Un test unique ne dit rien de fiable ; la solution, elle, tient en une phrase. Poser chaque question plusieurs fois, compter combien de fois votre marque apparaît, et transformer ce comptage en un taux avec sa marge d’erreur. C’est le paradigme N-runs, celui que la recherche résume d’une formule : ne mesurez pas une seule fois.
Compter sur une distribution, pas sur un tirage
Au lieu d’une réponse, on en collecte N par question et par modèle, puis on mesure la fréquence à laquelle votre marque est citée. Chaque réponse est un tirage dans la distribution des réponses possibles du modèle : c’est un échantillonnage, et la fréquence observée est votre taux de citation.
Reprenons Dormalis, la marque fictive de matelas. « Quel matelas pour un mal de dos ? », posée dix fois à la même IA, la fait apparaître trois fois : 30 % de taux de citation. Un test unique aurait conclu présent ou absent, selon le tirage du jour.
| Un test unique | Une mesure N-runs |
|---|---|
| Une réponse, prise pour la vérité | N réponses, lues comme un échantillon |
| Cité ou pas cité, au hasard du tirage | Un taux de citation : 3 sur 10 = 30 % |
| Fiabilité inconnue | Marge d’erreur affichée à côté du taux |
Un taux stable sur dix tirages est un signal solide. Un taux qui saute de 10 % à 50 % selon le tirage est un signal fragile, et il faut le savoir avant d’en tirer des conclusions.
Le comptage agrégé sur l’ensemble des réponses d’un run, et non sur une réponse isolée.
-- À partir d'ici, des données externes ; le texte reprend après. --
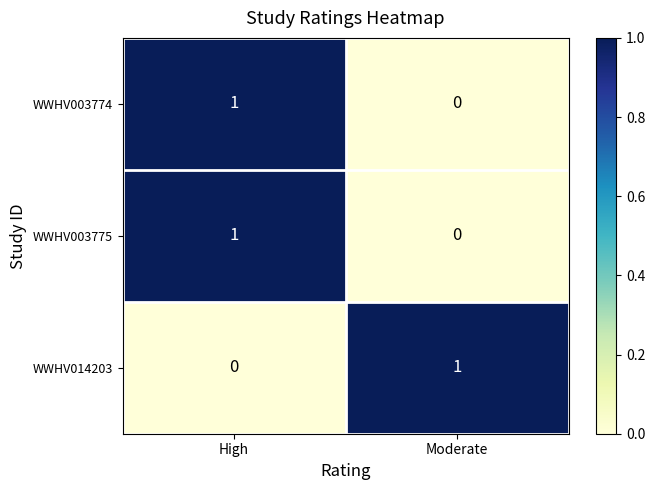

At which label does WWHV014203 reach its minimum?

High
La marge d’erreur, pour distinguer le réel du bruit
Chaque taux est publié avec un intervalle de confiance à 95 %, la mesure statistique standard de l’incertitude d’une proportion estimée sur un échantillon. Plus le nombre de répétitions est grand, plus cet intervalle se resserre : la précision progresse à mesure qu’on accumule les réponses, d’abord vite, puis de plus en plus lentement.
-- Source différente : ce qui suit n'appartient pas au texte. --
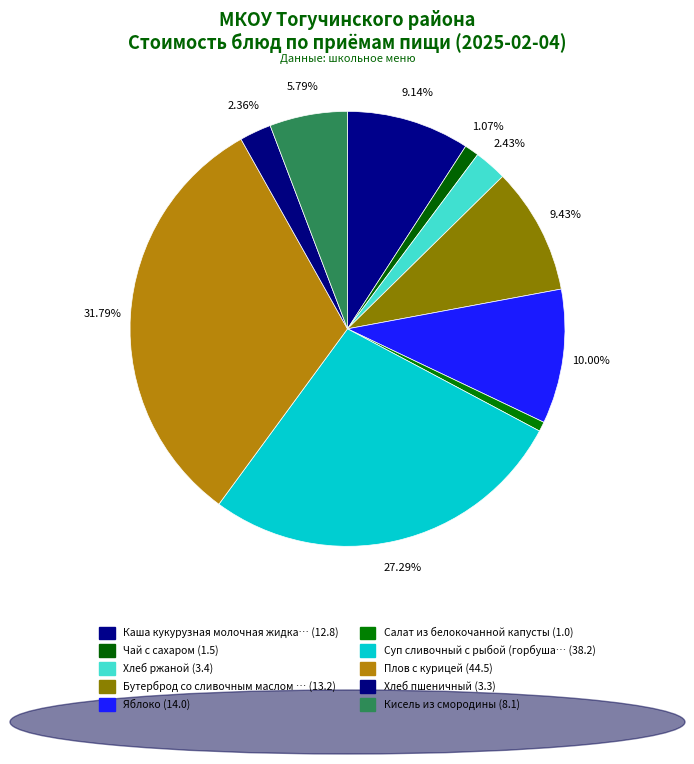

Count the number of slices in the pie.

10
C’est ce qui permet d’afficher un taux de 22 % comme « solide à plus ou moins 3 points » ou « bruité à plus ou moins 18 points ». Sans cette marge, deux scans qui passent de 20 % à 24 % semblent montrer une progression ; avec elle, on voit souvent qu’ils sont indiscernables.
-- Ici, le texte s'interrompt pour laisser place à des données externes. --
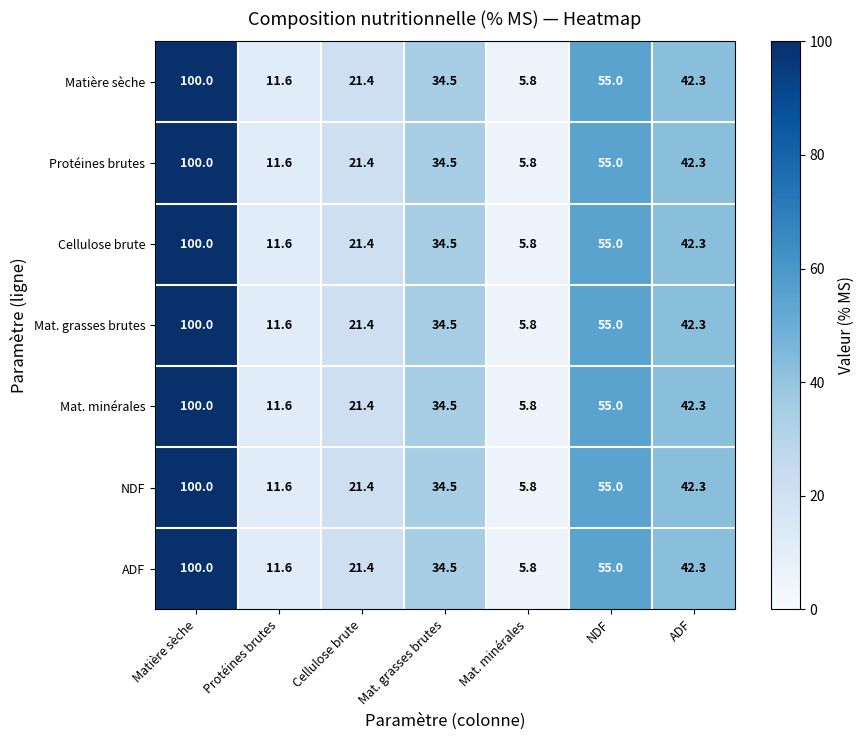

Which category has the highest value in the NDF series?

Matière sèche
À reprendre telle quelle en réunion :
« Sur cette IA, notre taux de citation est de 22 %, à plus ou moins 3 points : la réalité se situe très probablement entre 19 % et 25 %. »
Pourquoi dix par défaut
Sur les offres payantes, sen-ai répète dix fois chaque question sur chaque IA suivie pour le marché français, parce que c’est le point où la fourchette devient assez étroite pour décider sans faire exploser le coût. Chaque répétition supplémentaire resserre l’intervalle un peu moins que la précédente, alors que le coût d’appel aux modèles, lui, reste constant à chaque ajout.
Avant de lancer un scan, vous voyez le nombre de questions multiplié par le nombre de répétitions, et le coût en crédits qui en découle. La mesure n’est jamais une boîte noire : vous savez ce que vous achetez, et pourquoi une mesure fiable coûte plus qu’un coup de sonde. Et pour ne pas mesurer un biais, chaque question posée ne mentionne jamais votre marque.
Ce que le N-runs débloque ensuite
Une fois la mesure stable, tout le reste devient possible : suivre une tendance dans le temps, comparer deux IA, et mesurer l’effet réel d’une action après publication. Sans marge d’erreur, on ne peut pas dire si un contenu publié a changé quoi que ce soit. Avec elle, on compare la fourchette avant et la fourchette après, et on conclut honnêtement.
C’est pour cette raison que la répétition n’est pas un détail technique, mais le socle de la méthode de mesure. Mesurer une fois, c’est deviner. Mesurer N fois, c’est savoir avec quelle confiance.